Generasi milenial menghadapi tantangan yang sangat serius dalam
menghadapi isu radikalisme. Kerentanan kaum milenial terhadap politik identitas yang sangat membingungkan dalam beberapa tahun terakhir juga sangat mengkhawatirkan. Oleh karena itu, kita perlu menguatkan kembali kepemilikan identitas kita yang sebenarnya sebagai muslim Indonesia yang moderat, yang menjalankan agama dengan ramah, toleran, dan menerima keanekaragaman. Dengan pemikiran yang cerdas dan semangat sosial yang tinggi, banyak berita tentang radikalisme, ekstremisme, dan fanatisme di media sosial yang sangat menarik untuk dibaca. Namun, sebagai umat beragama, terutama generasi milenial, kita harus dapat memahami konten berita tersebut. Jika mudah terprovokasi, hal ini akan merusak keseimbangan dalam kehidupan beragama. Hal ini dapat memicu timbulnya rasa benci dan emosi yang tidak sehat. Tidak hanya dengan pemeluk agama lain, bahkan dengan sesama pemeluk agama, terkadang terjadi perselisihan yang berujung pada ujaran kebencian bahkan pertengkaran, karena perbedaan paham atau madzhab. Generasi milenial harus mampu merespon dinamika zaman. Di tengah maraknya intoleransi, eskstrimisme, dan fanatisme yang ada di dunia maya, banyak hal yang dapat dilakukan oleh generasi milenial untuk mewujudkan nilai-nilai moderasi.
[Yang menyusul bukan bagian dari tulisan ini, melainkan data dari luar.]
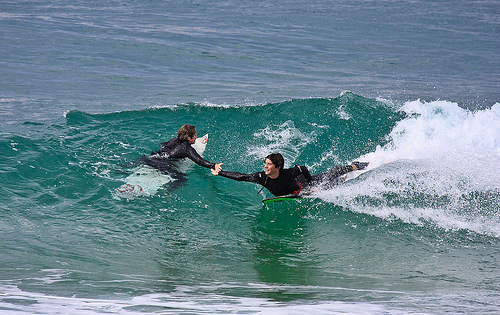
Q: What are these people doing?
A: Surfing.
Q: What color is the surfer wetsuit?
A: Black.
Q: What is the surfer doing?
A: Surfing.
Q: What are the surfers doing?
A: Holding hands.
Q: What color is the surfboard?
A: White.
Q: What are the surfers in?
A: The ocean.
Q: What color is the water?
A: Green.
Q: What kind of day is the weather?
A: Sunny.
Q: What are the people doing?
A: Surfing.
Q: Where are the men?
A: Ocean.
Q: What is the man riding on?
A: Surfboard.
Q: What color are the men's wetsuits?
A: Black.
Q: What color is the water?
A: Blue.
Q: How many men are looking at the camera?
A: None.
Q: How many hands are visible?
A: Two.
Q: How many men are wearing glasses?
A: One.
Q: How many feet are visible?
A: One.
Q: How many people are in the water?
A: Two.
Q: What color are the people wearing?
A: Black.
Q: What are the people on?
A: Surfboards.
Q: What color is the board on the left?
A: White.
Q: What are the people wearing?
A: Wetsuits.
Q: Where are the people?
A: In the ocean.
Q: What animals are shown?
A: None.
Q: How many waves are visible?
A: One.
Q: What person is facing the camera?
A: The one on the right.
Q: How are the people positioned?
A: Lying down.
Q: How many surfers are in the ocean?
A: Two.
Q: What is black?
A: Wetsuits.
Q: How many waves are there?
A: 1.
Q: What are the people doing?
A: Surfing.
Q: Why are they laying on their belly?
A: Learning.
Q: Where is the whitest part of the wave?
A: Right side wave.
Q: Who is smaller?
A: Girl left.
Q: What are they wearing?
A: Wetsuits.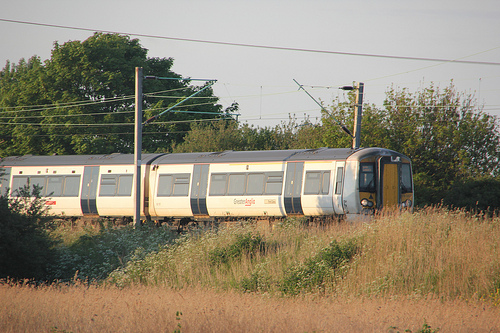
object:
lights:
[360, 196, 376, 208]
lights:
[401, 197, 413, 204]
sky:
[1, 2, 499, 177]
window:
[155, 170, 193, 202]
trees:
[0, 29, 244, 155]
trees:
[159, 76, 499, 219]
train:
[0, 146, 417, 223]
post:
[128, 69, 146, 231]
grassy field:
[6, 215, 499, 331]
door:
[75, 163, 102, 218]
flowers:
[43, 214, 221, 294]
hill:
[3, 217, 499, 304]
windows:
[355, 163, 382, 193]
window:
[303, 170, 330, 197]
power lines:
[0, 18, 499, 137]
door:
[188, 159, 213, 222]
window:
[261, 174, 283, 194]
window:
[250, 174, 267, 193]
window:
[221, 171, 244, 198]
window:
[209, 173, 231, 193]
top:
[2, 147, 370, 167]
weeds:
[22, 213, 465, 330]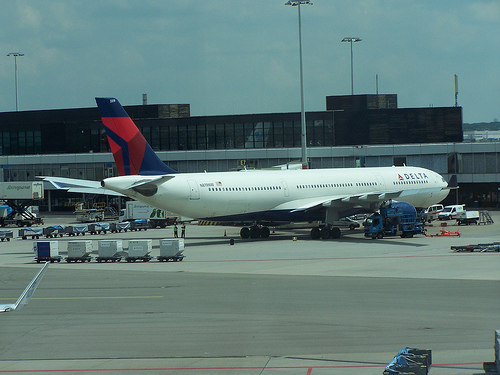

Generasi milenial merupakan generasi yang hidup di era digital, segala
sesuatunya serba cepat dan serba digital, serta merupakan generasi yang paling aktif dalam menggunakan media sosial. Berbagai macam jenis media sosial dapat dimanfaatkan untuk menyebarkan nilai-nilai moderat. Dengan menyebarkan pesan-pesan baik, secara tidak langsung akan mempengaruhi orang lain dari bawah sadarnya. Penyebaran nilai-nilai moderat yang berkaitan dengan internet dan media sosial juga dapat dilakukan melalui permainan daring. Selain itu, cara lainnya adalah dengan menciptakan tokoh-tokoh moderat dalam permainan. Strategi untuk memperkuat nilai-nilai moderat dalam agama adalah dengan menghidupkan kembali hati yang sudah mati dan membeku melalui pendekatan kebudayaan, sehingga hati menjadi lebih lembut dan sensitif sehingga muncul kesadaran untuk menjaga nilai kemanusiaan dan melindungi martabat manusia dalam beragama.